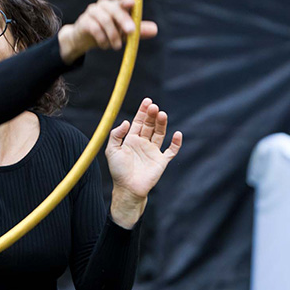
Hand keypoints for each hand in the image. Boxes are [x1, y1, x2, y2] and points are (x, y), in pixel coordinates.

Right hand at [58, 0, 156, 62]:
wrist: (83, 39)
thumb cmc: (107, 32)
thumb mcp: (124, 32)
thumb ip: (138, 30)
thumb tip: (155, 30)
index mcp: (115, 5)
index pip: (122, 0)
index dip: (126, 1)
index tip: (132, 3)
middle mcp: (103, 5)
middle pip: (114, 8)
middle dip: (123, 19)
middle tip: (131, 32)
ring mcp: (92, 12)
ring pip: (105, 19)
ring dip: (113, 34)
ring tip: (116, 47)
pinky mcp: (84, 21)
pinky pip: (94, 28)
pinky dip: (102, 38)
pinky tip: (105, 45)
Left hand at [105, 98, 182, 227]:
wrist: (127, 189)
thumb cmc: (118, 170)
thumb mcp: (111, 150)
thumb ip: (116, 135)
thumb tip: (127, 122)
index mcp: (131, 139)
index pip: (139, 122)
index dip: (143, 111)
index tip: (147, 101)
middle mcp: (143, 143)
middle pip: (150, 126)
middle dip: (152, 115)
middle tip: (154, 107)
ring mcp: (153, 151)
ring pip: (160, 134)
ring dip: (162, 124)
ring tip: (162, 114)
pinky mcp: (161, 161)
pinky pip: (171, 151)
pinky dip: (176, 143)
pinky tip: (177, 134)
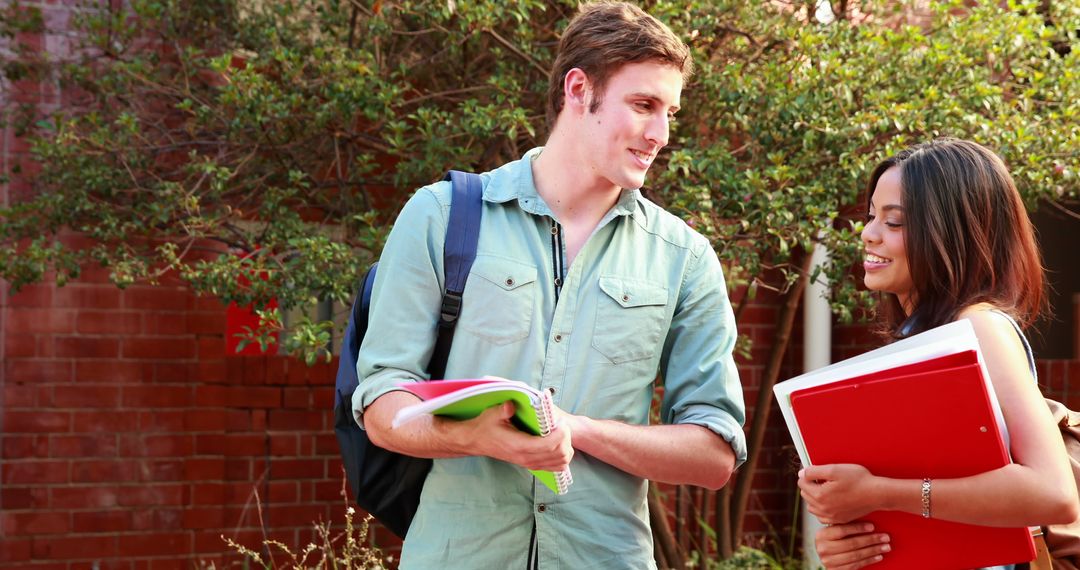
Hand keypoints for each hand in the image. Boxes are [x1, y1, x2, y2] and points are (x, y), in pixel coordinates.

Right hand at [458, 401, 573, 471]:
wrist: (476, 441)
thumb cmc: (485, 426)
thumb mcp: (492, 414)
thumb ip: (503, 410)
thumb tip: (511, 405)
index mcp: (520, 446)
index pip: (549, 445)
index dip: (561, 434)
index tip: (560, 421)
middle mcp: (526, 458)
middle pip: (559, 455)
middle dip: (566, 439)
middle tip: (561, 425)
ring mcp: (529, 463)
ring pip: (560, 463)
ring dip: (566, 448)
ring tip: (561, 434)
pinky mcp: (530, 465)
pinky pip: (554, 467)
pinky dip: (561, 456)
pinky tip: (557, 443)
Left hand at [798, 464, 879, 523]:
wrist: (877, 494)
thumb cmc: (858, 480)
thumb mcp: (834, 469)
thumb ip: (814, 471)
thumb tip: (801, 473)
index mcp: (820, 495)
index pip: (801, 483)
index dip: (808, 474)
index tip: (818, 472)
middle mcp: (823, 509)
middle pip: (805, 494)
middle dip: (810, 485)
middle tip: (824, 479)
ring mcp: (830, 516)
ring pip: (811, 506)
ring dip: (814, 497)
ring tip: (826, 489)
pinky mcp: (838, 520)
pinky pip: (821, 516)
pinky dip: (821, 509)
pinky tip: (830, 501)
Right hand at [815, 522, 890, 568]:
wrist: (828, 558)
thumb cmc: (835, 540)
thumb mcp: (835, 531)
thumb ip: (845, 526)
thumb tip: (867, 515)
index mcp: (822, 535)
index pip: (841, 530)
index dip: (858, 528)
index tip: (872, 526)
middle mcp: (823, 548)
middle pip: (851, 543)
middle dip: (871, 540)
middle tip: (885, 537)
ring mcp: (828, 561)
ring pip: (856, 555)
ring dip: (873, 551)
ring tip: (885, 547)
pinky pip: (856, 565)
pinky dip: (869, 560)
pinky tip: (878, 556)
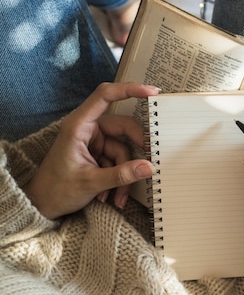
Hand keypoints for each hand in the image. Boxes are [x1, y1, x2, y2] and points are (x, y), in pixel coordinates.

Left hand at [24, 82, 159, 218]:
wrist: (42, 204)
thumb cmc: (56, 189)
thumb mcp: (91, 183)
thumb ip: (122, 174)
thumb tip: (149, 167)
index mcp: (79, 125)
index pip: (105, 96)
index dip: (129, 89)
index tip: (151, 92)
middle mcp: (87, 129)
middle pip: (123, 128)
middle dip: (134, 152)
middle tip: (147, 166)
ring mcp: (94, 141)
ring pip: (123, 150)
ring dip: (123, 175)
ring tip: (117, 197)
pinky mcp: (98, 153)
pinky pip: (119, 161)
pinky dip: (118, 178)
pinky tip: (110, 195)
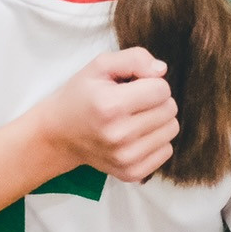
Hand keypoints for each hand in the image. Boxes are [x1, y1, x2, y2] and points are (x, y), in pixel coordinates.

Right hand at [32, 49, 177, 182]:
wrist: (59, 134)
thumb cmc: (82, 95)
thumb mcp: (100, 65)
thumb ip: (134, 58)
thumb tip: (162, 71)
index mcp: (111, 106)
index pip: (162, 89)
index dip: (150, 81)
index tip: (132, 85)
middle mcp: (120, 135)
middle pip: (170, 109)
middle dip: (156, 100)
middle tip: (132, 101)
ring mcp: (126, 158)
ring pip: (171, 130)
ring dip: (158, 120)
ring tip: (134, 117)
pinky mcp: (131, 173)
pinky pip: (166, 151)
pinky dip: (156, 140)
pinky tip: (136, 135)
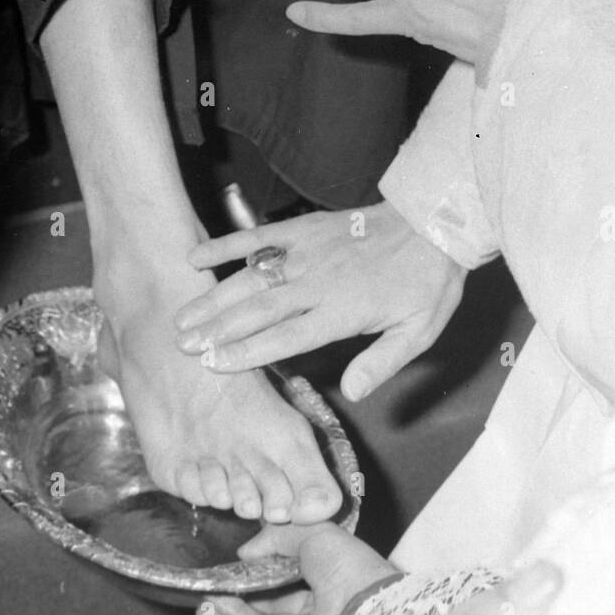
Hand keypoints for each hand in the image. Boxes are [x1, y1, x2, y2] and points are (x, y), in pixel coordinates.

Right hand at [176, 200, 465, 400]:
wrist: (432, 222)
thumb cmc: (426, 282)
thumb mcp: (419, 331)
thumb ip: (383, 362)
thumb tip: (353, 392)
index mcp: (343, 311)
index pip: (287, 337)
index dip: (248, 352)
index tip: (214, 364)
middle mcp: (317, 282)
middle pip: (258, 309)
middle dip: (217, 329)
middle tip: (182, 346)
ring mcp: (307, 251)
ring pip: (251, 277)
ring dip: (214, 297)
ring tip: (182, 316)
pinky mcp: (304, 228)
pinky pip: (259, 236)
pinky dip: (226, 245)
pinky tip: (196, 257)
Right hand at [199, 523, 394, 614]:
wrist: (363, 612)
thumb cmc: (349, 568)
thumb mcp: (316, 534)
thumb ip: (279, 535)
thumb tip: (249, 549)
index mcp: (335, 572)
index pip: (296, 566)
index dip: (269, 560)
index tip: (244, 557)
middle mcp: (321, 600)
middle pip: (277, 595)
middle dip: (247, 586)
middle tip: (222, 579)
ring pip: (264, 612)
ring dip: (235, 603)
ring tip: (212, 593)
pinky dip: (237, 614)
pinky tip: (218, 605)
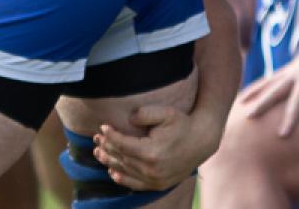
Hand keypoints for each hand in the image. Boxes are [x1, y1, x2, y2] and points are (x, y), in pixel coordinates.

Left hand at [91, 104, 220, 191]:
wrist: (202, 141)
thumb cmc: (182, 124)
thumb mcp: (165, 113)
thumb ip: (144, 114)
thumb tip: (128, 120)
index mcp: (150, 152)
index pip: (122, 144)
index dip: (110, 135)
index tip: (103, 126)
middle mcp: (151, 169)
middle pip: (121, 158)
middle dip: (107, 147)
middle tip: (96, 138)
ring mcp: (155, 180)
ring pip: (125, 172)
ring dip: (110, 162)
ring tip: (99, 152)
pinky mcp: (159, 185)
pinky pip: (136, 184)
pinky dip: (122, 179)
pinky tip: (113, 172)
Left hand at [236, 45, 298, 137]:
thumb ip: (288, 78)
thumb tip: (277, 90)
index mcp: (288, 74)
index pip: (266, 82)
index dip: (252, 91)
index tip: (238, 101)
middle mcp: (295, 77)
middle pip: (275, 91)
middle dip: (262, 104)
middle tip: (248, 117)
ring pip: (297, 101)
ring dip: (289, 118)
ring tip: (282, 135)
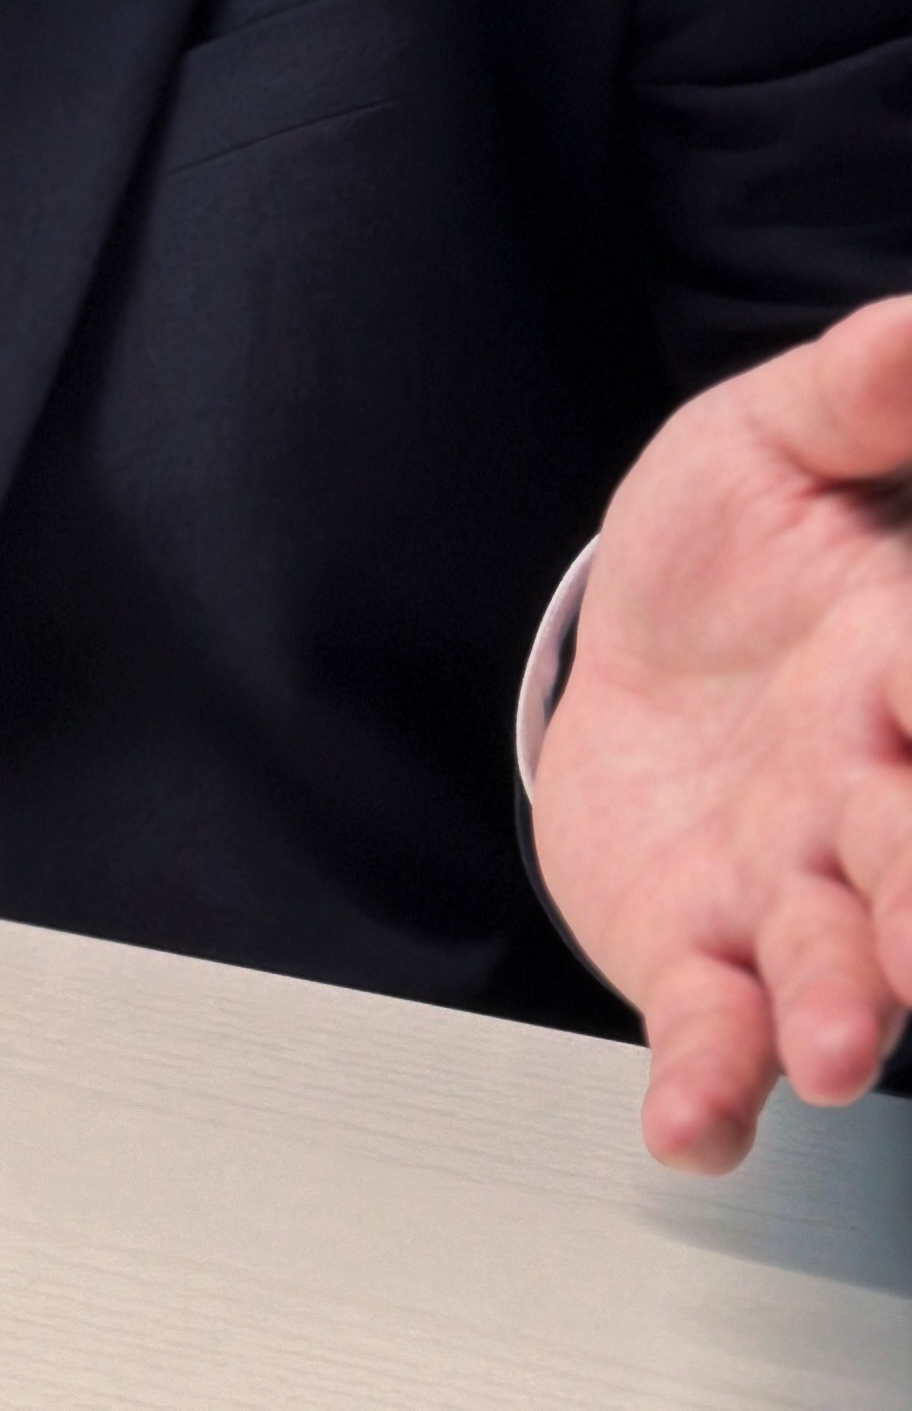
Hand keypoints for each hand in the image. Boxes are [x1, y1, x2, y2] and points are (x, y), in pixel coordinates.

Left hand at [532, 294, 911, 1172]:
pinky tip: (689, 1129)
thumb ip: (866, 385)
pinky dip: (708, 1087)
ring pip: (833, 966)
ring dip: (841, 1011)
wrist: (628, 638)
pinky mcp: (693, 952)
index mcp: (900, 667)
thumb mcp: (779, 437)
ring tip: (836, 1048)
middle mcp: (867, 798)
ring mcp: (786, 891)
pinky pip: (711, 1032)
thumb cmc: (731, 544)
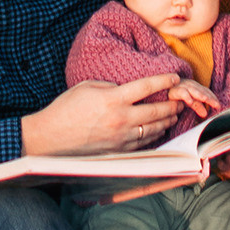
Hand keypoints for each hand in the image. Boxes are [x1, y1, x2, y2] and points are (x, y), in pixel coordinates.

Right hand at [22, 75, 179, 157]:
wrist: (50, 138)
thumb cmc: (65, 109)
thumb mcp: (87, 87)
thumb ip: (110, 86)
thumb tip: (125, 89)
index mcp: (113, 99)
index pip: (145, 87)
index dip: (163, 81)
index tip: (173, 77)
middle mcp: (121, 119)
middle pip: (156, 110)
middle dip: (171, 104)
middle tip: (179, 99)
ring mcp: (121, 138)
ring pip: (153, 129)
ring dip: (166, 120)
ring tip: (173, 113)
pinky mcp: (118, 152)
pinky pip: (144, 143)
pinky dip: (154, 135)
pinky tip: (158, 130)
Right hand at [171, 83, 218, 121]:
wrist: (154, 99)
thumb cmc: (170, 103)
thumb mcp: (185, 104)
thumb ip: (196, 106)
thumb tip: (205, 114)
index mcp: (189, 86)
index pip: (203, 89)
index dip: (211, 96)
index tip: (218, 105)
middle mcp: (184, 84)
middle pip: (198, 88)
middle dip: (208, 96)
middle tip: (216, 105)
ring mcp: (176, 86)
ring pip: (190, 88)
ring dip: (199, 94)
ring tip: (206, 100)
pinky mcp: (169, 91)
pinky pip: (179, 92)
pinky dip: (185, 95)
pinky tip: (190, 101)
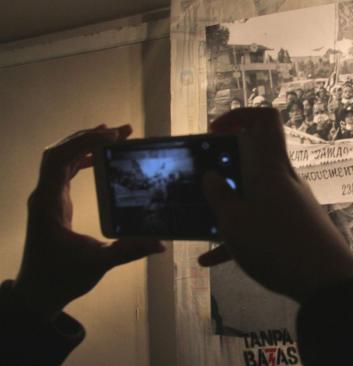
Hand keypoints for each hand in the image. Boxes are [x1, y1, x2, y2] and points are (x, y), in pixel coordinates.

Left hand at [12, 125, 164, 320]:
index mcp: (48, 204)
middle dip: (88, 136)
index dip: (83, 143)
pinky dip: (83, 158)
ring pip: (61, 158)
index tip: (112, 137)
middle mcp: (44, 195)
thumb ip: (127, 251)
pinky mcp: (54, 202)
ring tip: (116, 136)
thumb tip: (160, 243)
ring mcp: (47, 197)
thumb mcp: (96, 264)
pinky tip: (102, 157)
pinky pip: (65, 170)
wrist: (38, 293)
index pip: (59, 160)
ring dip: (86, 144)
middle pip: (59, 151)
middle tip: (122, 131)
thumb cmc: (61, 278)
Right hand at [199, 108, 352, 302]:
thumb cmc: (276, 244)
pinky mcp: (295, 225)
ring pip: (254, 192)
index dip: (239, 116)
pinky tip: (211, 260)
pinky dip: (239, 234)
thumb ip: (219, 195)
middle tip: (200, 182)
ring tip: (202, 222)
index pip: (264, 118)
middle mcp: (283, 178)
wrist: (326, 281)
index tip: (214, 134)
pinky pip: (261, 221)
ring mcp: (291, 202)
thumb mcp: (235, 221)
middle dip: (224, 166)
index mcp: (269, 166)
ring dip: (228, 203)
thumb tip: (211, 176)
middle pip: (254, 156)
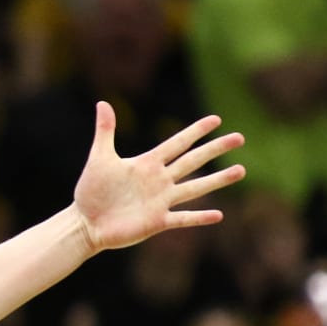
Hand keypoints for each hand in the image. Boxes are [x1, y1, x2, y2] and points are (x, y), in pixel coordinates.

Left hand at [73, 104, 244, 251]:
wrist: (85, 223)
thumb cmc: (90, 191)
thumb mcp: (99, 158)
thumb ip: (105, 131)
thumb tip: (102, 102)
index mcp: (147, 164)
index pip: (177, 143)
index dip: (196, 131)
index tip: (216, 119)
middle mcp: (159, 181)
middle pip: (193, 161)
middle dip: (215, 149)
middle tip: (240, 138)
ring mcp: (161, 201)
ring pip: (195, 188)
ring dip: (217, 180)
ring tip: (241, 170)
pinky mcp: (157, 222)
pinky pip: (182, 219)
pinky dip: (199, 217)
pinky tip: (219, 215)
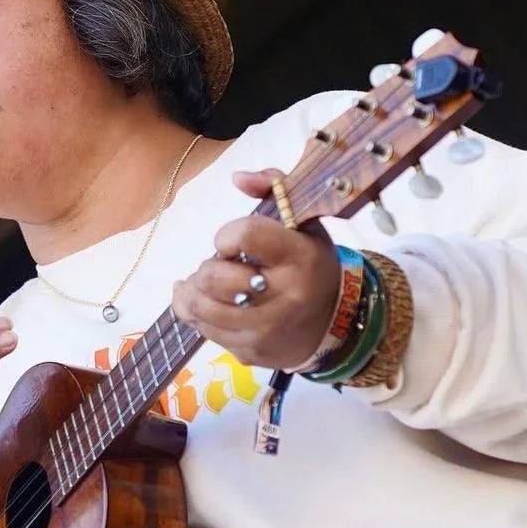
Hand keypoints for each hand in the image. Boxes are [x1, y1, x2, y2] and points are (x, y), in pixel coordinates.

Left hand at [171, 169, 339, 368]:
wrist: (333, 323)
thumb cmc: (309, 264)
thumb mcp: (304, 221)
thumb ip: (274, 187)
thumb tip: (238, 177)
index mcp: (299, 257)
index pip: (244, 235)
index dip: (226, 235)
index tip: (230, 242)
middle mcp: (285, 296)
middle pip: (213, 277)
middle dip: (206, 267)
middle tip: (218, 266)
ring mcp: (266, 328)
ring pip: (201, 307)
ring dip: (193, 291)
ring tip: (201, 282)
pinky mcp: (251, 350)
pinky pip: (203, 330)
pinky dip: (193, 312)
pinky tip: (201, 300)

--------

Problem to solve
This exercise requires the lines of the entries containing the string "Right".

Output of the exercise
Right hand at [58, 0, 156, 62]:
Right hand at [458, 401, 573, 471]:
Right hand at [815, 522, 890, 568]:
Right hand at [32, 49, 177, 182]:
Right hand at [176, 200, 465, 400]:
Right hand at [199, 523, 394, 614]:
Right hand at [22, 75, 179, 157]:
Right hand at [171, 83, 218, 121]:
Right hand at [199, 108, 352, 302]:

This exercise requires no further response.